I posted a link to the Times story on my Facebook last night. Two friends of mine commented that the paper was right to publish the emails. Their argument is a familiar one in this anxious and angry age: the existential threat of Pete Hegseth in particular (and Trump 2.0 in general) is too great to insist on silly things like a right to privacy. Muster the metaphors and convene the clichés: In a fight to preserve democracy, we must take off the proverbial gloves. We must fire with fire. When they go low, we go lower and take ‘em out at their knees. My friends worry that this insistence on respect for other people’s private lives is a reckless indulgence, a rearranging of the Titanic’s deckchairs. They throw out the most formidable accusation that the contemporary left has, a charge designed to shut down all discussion: mine is a position rooted in white privilege. (I’ve heard that charge thrown around too often and too lightly. That dog won’t hunt no more.)

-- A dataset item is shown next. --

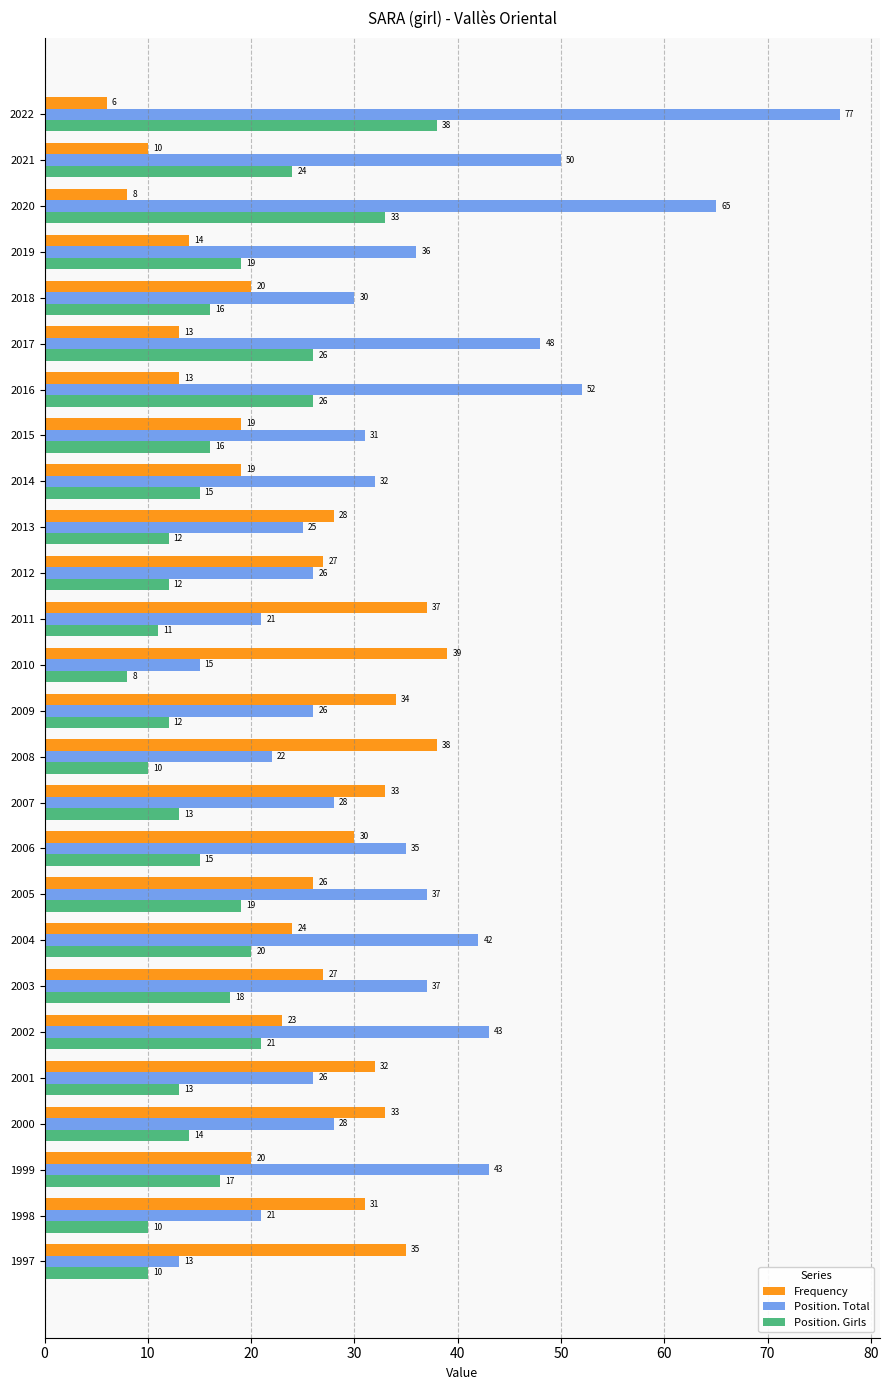

What is the total value across all series at 1999?

80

It is not, in fact, a refusal to reckon with reality that leads me to insist that how we fight is every bit as important as what we fight for. Morality is at least as much about process as it is about outcome. We cannot control ends, but we can control means, and the means we use go a long way to determining the justice of our cause. A reverence for the distinction between a public and a private life is not a luxury to be thrown aside in a crisis. It is a principle on which to double down, because it is a foundational principle for civilization itself.
Criminal charges should be investigated as part of a background check. When one’s private conduct has somehow led to a complaint to the police, that is a public matter, because the law and the courts are public entities. A blistering, anguished, and private reproach from a parent is in a very different category. It is our fear and our rage that has blinded us to a distinction that we once grasped intuitively.
It is our challenge to remember that the world we build is determined by the tools we use. There is no threat so great that we can forget our decency, and our civility. There is no danger so imminent that we can afford to forget the difference between what is in the public interest and what should stay a private matter.
The New York Times owes Penelope Hegseth an apology. They won’t give it, but they owe it. And it is to our shame that in our eagerness to derail the career of a man we despise, we allow ourselves to believe otherwise.
Hugo, as I’ve said repeatedly in various places, your willingness to state and defend unpopular opinions which at first blush seem contra your interests is courageous. I’ve watched you from afar for years now because so many of your pains and struggles mirror my own. Your lesson to me always is how clear thinking and honest self-awareness can be an antidote to our foibles and blunders. Thank you for ever inspiring me.
I can't agree on this one. It seems more likely than not that he raped the woman to whom he paid a generous settlement. Even if he didn't or we can never know just what happened (or can never establish what happened up to the standard of a criminal conviction, which is rightly a high bar), it is clear that he's lying about it. He settled a rape case and got the woman to sign an NDA and now goes around saying he's been cleared but paid the money because of the censorious MeToo atmosphere of the time.
Evidence about his personal life is very relevant to what we make of his character. Perhaps the person who had access to the e-mail shouldn't have shared it, but once the Times got it they were right to publish it. *Adultery* remains a crime under the UCMJ, and he'll nominally be in charge there while his subordinates have their careers destroyed and their lives raked over the coals for it in military court.